_WHAT THE TASK ASKS_
Leave out the pictures, and copy exactly the lines from the line with "Четыре лебёдки обслужи" through the last line of the data below.
::: THE INPUT
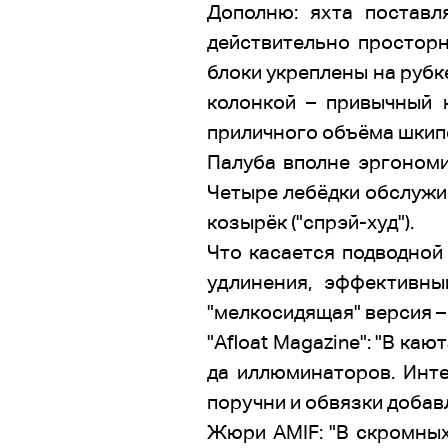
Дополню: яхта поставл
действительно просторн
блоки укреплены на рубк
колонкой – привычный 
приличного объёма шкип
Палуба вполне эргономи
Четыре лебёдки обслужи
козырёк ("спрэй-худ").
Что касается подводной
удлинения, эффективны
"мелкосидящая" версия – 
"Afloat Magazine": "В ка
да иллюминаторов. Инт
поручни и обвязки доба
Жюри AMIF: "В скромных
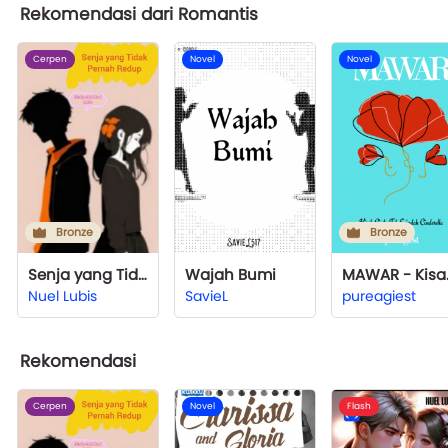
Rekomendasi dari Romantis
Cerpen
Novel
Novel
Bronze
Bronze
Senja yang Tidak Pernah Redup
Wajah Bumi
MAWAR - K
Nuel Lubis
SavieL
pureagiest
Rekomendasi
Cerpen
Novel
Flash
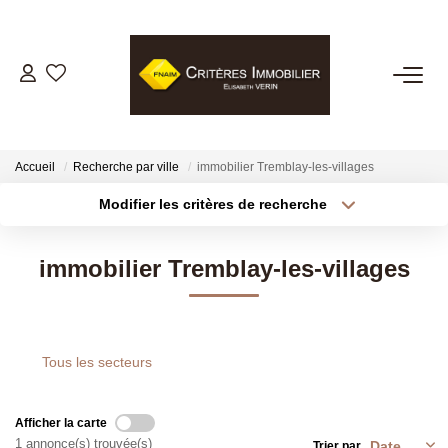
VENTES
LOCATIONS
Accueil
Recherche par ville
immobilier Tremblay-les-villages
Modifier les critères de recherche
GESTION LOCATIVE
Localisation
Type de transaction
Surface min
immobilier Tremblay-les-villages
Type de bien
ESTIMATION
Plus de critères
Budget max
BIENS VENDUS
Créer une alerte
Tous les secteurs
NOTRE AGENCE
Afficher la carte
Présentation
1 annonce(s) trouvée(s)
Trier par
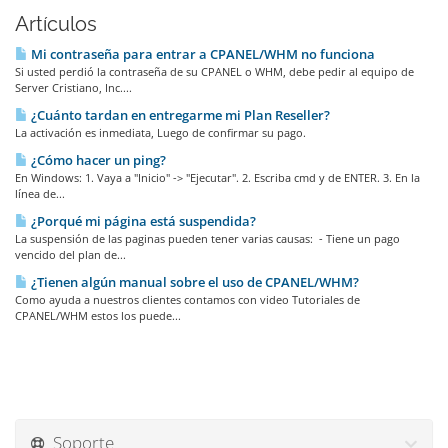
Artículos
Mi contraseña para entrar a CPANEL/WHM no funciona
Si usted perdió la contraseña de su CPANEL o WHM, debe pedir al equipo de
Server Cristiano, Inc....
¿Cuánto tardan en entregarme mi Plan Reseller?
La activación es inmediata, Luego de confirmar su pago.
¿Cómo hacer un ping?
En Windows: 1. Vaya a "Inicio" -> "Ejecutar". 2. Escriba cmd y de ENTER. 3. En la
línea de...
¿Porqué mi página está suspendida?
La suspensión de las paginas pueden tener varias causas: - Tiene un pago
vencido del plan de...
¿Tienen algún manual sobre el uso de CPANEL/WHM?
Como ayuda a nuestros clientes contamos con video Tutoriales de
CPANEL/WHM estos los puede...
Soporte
::::::
_RESULT OF THE TASK_
Четыре лебёдки обслужи
козырёк ("спрэй-худ").
Что касается подводной
удлинения, эффективны
"мелкосидящая" версия – 
"Afloat Magazine": "В ка
да иллюминаторов. Инт
поручни и обвязки доба
Жюри AMIF: "В скромных
Rekomendasi dari Romantis
Cerpen
Novel
Novel
Bronze
Bronze
Senja yang Tidak Pernah Redup
Wajah Bumi
MAWAR - K
Nuel Lubis
SavieL
pureagiest
Rekomendasi
Cerpen
Novel
Flash
VENTES
LOCATIONS
Accueil
Recherche par ville
immobilier Tremblay-les-villages
Modifier les critères de recherche
GESTION LOCATIVE
Localisation
Type de transaction
Surface min
immobilier Tremblay-les-villages
Type de bien
ESTIMATION
Plus de critères
Budget max
BIENS VENDUS
Créer une alerte
Tous les secteurs
NOTRE AGENCE
Afficher la carte
Présentation
1 annonce(s) trouvée(s)
Trier par
Artículos
Mi contraseña para entrar a CPANEL/WHM no funciona
Si usted perdió la contraseña de su CPANEL o WHM, debe pedir al equipo de
Server Cristiano, Inc....
¿Cuánto tardan en entregarme mi Plan Reseller?
La activación es inmediata, Luego de confirmar su pago.
¿Cómo hacer un ping?
En Windows: 1. Vaya a "Inicio" -> "Ejecutar". 2. Escriba cmd y de ENTER. 3. En la
línea de...
¿Porqué mi página está suspendida?
La suspensión de las paginas pueden tener varias causas: - Tiene un pago
vencido del plan de...
¿Tienen algún manual sobre el uso de CPANEL/WHM?
Como ayuda a nuestros clientes contamos con video Tutoriales de
CPANEL/WHM estos los puede...
Soporte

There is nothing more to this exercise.